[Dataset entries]
● ● ● ● ●

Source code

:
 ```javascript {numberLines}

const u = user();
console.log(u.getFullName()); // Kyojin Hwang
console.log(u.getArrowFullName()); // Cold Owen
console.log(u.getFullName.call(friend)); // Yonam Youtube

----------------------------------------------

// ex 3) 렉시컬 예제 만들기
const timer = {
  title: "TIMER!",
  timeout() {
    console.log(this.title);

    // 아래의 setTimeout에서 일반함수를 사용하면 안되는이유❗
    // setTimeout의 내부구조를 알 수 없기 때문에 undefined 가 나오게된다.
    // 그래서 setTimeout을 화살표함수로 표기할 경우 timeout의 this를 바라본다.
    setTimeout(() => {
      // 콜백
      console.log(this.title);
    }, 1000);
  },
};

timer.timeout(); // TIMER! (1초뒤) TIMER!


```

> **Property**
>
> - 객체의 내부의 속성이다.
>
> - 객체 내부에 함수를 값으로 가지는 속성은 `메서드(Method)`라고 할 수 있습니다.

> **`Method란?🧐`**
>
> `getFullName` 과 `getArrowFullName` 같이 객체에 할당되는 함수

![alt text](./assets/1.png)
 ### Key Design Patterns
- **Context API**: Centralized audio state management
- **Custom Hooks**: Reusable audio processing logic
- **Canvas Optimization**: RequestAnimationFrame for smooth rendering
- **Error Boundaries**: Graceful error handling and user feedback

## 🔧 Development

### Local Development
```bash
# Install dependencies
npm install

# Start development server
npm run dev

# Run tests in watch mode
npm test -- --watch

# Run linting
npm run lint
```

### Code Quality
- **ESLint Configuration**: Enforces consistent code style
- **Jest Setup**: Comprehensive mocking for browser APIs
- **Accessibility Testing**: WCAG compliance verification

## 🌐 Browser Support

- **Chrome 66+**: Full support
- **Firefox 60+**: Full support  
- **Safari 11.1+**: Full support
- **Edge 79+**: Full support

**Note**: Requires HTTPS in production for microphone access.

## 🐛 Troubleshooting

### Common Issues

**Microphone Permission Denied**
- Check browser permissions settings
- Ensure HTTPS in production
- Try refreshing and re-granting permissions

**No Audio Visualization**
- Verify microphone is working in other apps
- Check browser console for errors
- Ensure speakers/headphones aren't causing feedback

● ● ● ● ●

Exercise brief =
Search the entries for the word "production". Copy every line where it occurs.

Written answer =
**Note**: Requires HTTPS in production for microphone access.
- Ensure HTTPS in production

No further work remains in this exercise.